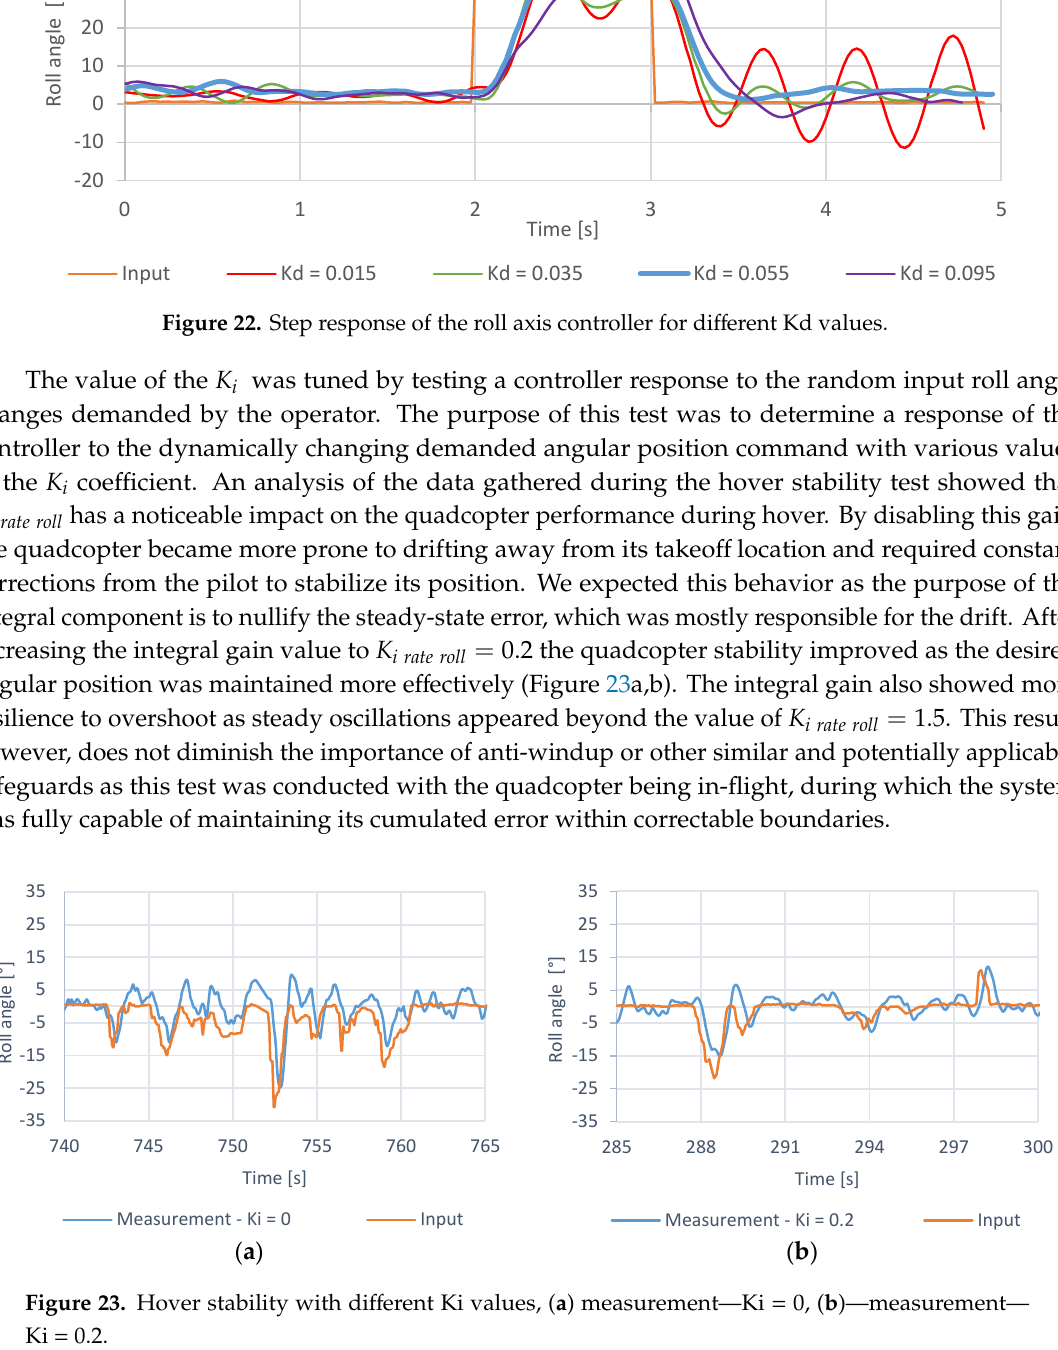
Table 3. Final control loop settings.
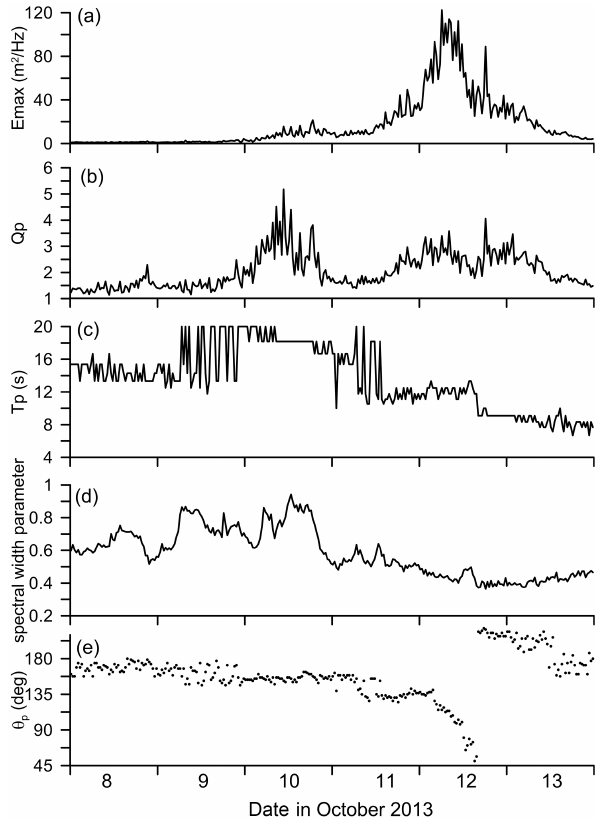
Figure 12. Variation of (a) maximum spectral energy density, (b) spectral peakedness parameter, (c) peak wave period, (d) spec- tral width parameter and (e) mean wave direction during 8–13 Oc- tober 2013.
______
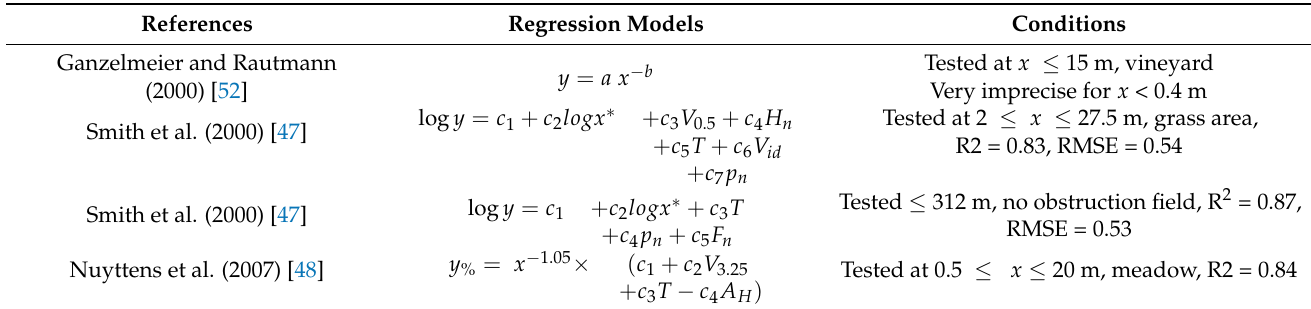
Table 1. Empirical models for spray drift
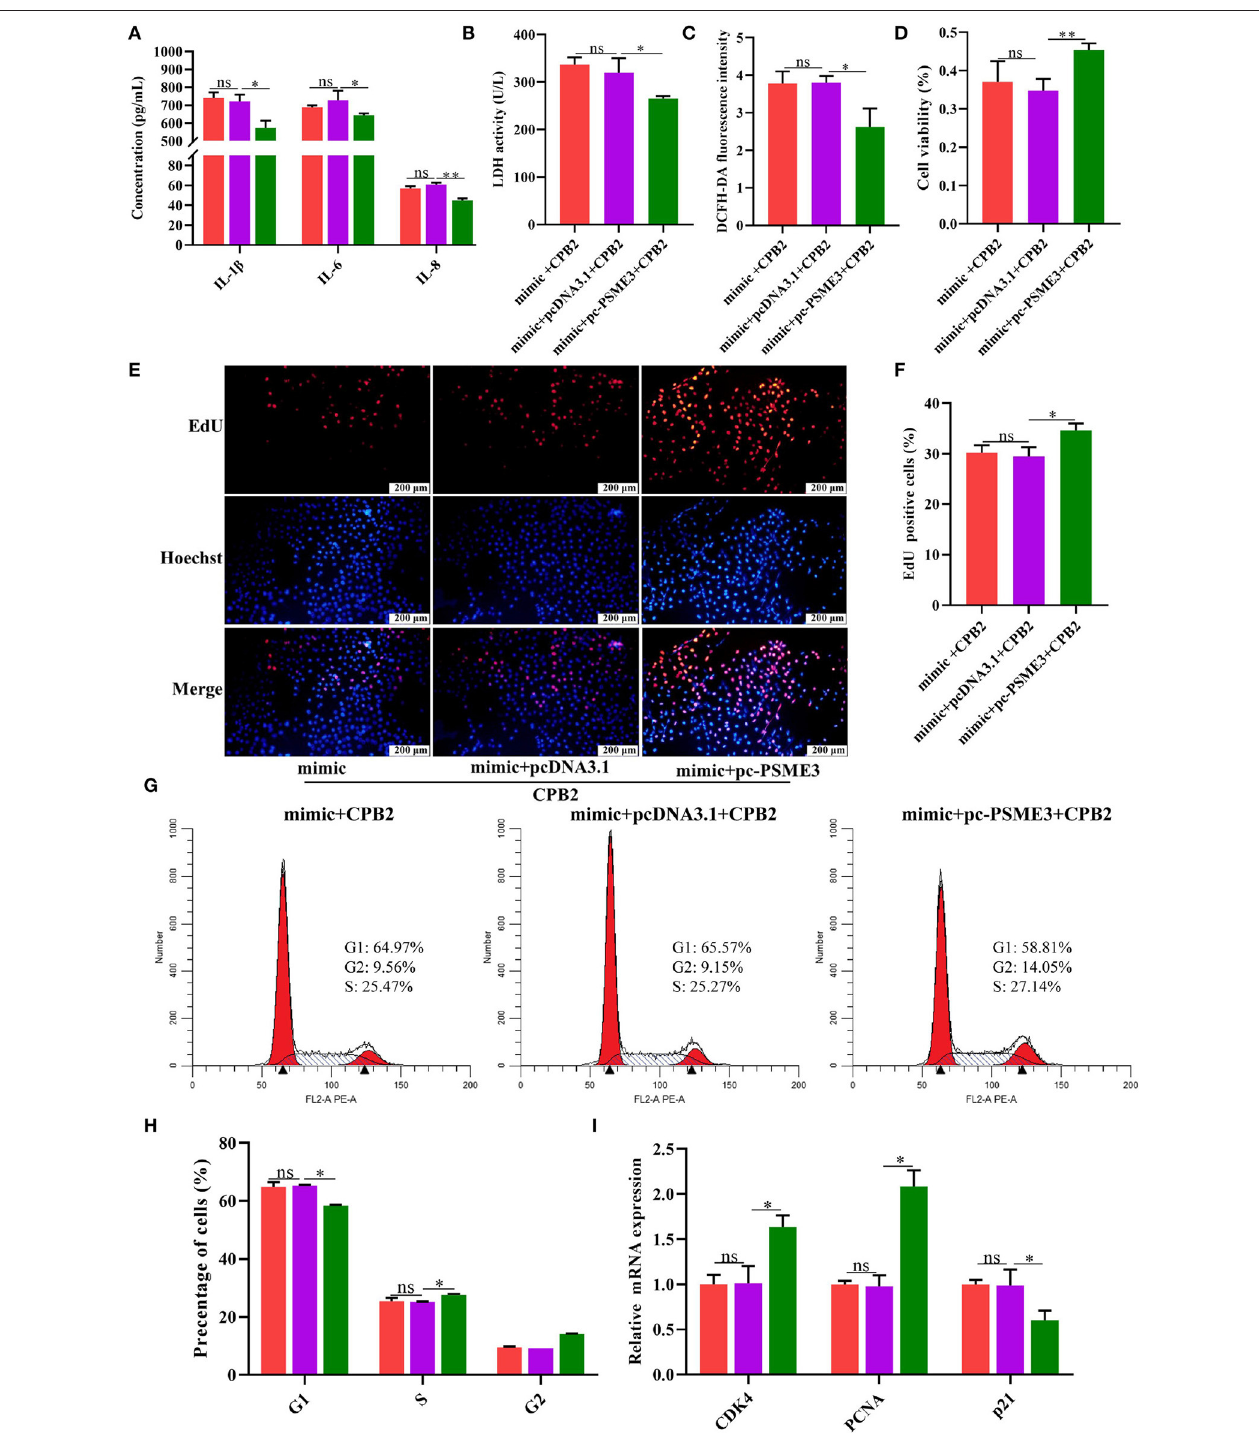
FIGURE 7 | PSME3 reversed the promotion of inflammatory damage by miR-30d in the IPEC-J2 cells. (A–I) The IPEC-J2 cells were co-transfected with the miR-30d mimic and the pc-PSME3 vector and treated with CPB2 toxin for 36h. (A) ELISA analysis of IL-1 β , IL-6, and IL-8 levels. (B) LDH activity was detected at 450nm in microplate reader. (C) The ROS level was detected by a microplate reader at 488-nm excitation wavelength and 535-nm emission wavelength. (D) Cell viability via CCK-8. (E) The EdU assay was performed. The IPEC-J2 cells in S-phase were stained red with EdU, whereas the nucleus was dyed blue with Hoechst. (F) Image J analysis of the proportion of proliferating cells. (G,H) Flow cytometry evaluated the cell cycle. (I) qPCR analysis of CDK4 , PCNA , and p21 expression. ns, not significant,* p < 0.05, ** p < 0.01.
______
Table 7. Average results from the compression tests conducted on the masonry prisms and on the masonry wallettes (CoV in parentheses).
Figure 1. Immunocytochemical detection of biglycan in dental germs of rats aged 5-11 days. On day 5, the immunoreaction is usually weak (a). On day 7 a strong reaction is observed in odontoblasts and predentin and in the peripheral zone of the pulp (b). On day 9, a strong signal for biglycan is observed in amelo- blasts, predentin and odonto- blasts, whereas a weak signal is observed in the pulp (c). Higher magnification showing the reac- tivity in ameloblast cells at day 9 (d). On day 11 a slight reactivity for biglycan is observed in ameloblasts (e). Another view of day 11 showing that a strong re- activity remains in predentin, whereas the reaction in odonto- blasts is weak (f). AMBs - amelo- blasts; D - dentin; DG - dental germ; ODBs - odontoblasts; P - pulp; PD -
______
EXERCISE OBJECTIVE: A single number is the whole answer here: how many lines of the material include "Table" as a word or string?

RESPONSE TO THE EXERCISE: 3